How to calculate $\mathbb{E}\left(\varPhi^{2}\left(\frac{W_{s}}{\sqrt{1-s}}\right)\right)$? How can we calculate $$\mathbb{E}\left(\varPhi^{2}\left(\frac{W_{s}}{\sqrt{1-s}}\right)\right)$$ where $W$ denotes a Wiener process, and $\varPhi$ is the CDF of the standard normal random variable... If $\varphi$ denotes the PDF of the standard normal variable, then$$\mathbb{E}\left(\varPhi^{2}\left(\frac{W_{s}}{\sqrt{1-s}}\right)\right)=\int_{\mathbb{R}}\varPhi^{2}\left(\frac{x}{\sqrt{1-s}}\right)\frac{1}{\sqrt{2\pi s}}e^{-\frac{x^{2}}{2s}}dx=\int_{\mathbb{R}}\varPhi^{2}\left(\frac{x}{\sqrt{1-s}}\right)\frac{1}{\sqrt{s}}\varphi\left(\frac{x}{\sqrt{s}}\right)dx=...?$$ I can't continue...

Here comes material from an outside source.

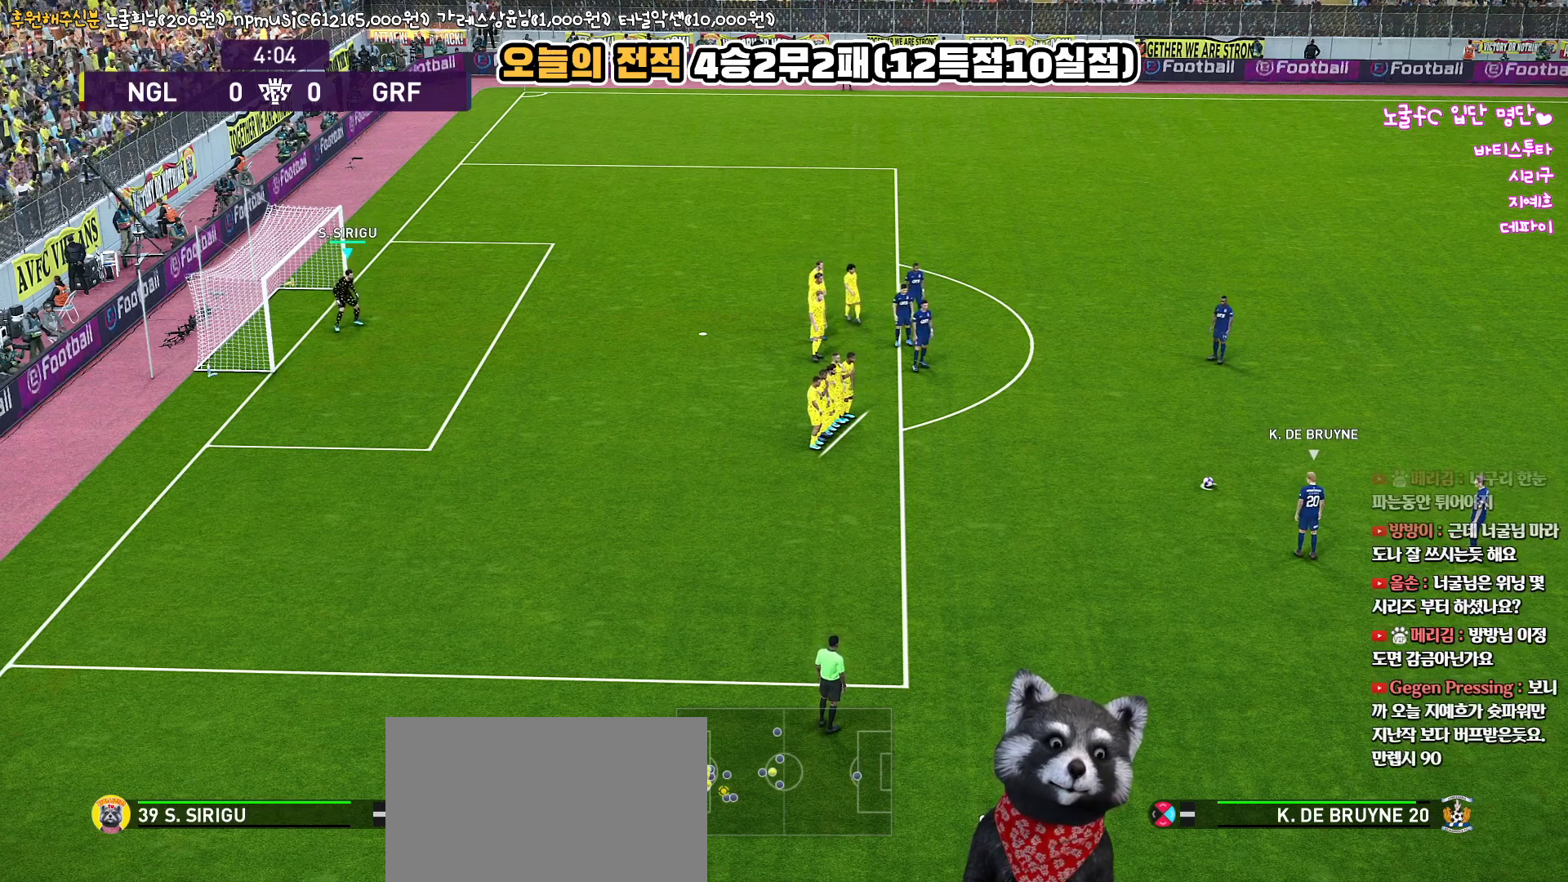
{"buttons": [], "left_stick": "center", "right_stick": "center", "events": []}
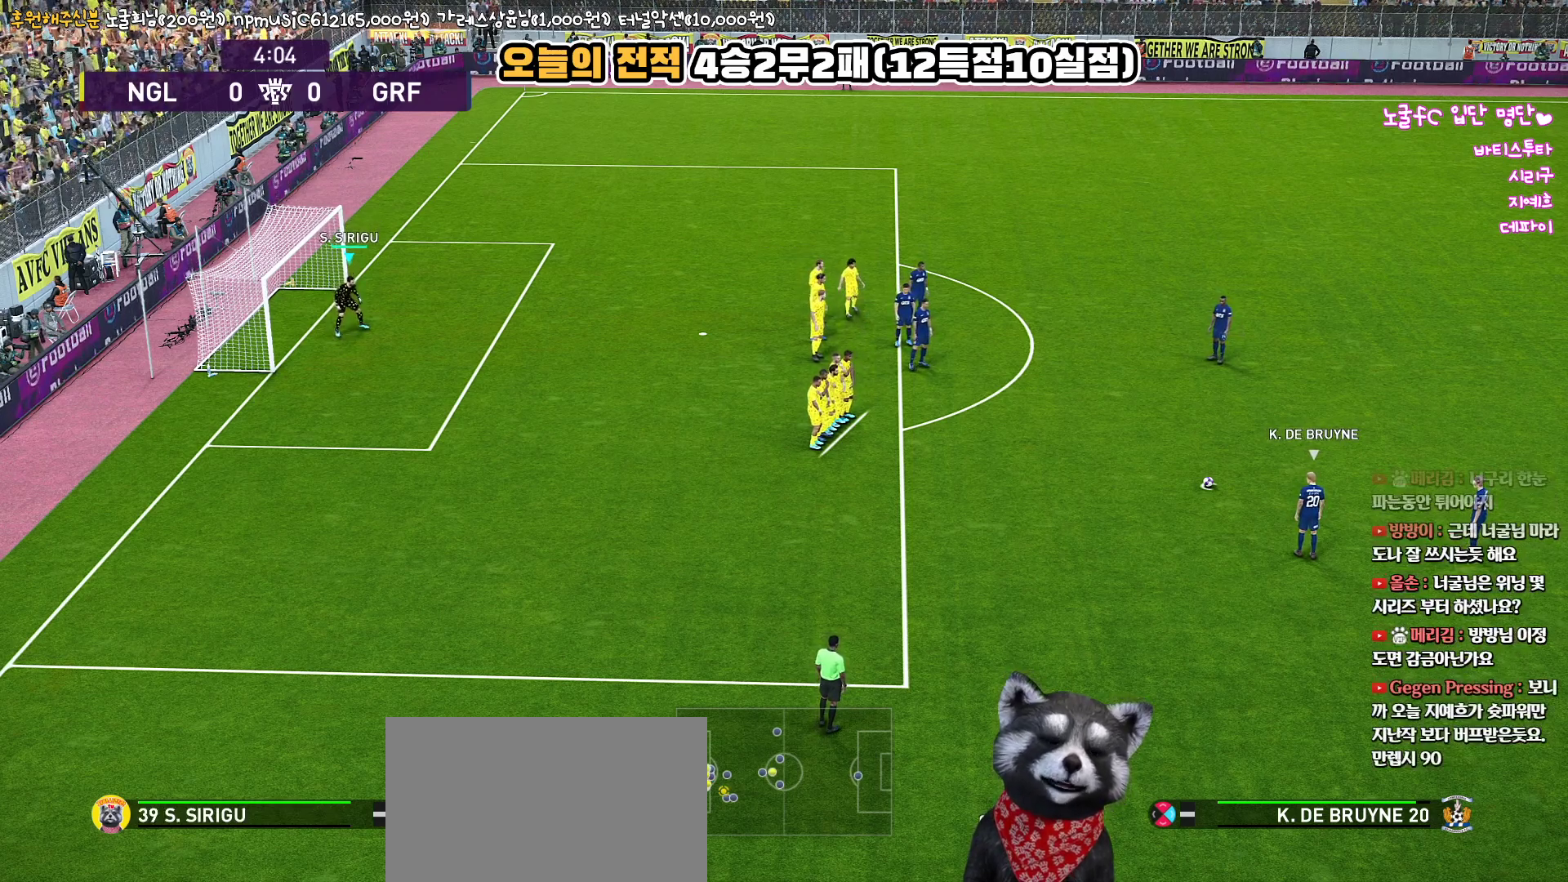
{"buttons": [], "left_stick": "center", "right_stick": "center", "events": []}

 A: Let $$M_t = \Phi \left( \frac{W_t}{\sqrt{1-t}} \right) = g(t, W_t)$$ where $g(t,x) =\Phi \left( \frac{x}{\sqrt{1-t}} \right)$. We claim that $M_t$ is a martingale. First, observe that $\Phi^\prime (s) =\frac{1}{\sqrt{2 \pi}} \exp \left( \frac{s^2}{2} \right)$ and $\Phi^{\prime \prime}(s) = - \frac{s}{\sqrt{2 \pi}}\exp \left( \frac{s^2}{2} \right)$. Furthermore,
$$\begin{align*}
g_x(t,x) &= \frac{1}{\sqrt{1 - t}} \Phi^\prime \left( \frac{x}{\sqrt{1 - t}} \right) \\
g_t(t,x) &= \frac{x}{2\sqrt{1 - t}(1-t)} \Phi^\prime \left( \frac{x}{\sqrt{1 - t}} \right) \\
g_{xx}(t,x) &= \frac{1}{1-t} \Phi^{\prime \prime}\left( \frac{x}{\sqrt{1 - t}} \right)
\end{align*}$$
From here, you may check that $g_t(t,x) + \frac{1}{2}g_{xx}(t,x) = 0$, so that $M_t$ is driftless and hence a local martingale. It's in fact a true martingale by observing that $$dM_t = \frac{1}{\sqrt{2\pi}\sqrt{1-t}} \exp \left( - \frac{W_t^2}{2(1 - t)} \right) dW_t$$ and noting that the integrand (being bounded) belongs to $L^2 (\Omega \times [0,T])$ for $T < 1$.
The dynamics of $M_t^2$ are given easily by Itô's lemma: $$d(M^2)_t = (dM_t)^2 + 2M_t(dM_t) = \frac{1}{2\pi (1-t)} \exp \left( - \frac{W_t^2}{1-t} \right) dt + \text{martingale}$$
So that $$E(M_t^2) = M_0^2 + \int_0^t \frac{1}{2\pi (1-s)} E\exp\left( -\frac{W_s^2}{1-s}\right) ds$$
The inner expectation evaluates to $$E\exp\left( -\frac{W_s^2}{1-s}\right) = E\exp\left( -\frac{s}{1-s}W_1^2\right) = \left( \frac{1+s}{1-s} \right)^{-1/2} = \sqrt{ \frac{1-s}{1+s} }$$
Where in the second equality we have evaluated the MGF of $W_1^2 \sim \chi^2(1)$ at the point $- \frac{s}{1-s}$.
From this point on, the expectation is a standard calculus exercise which I leave to you.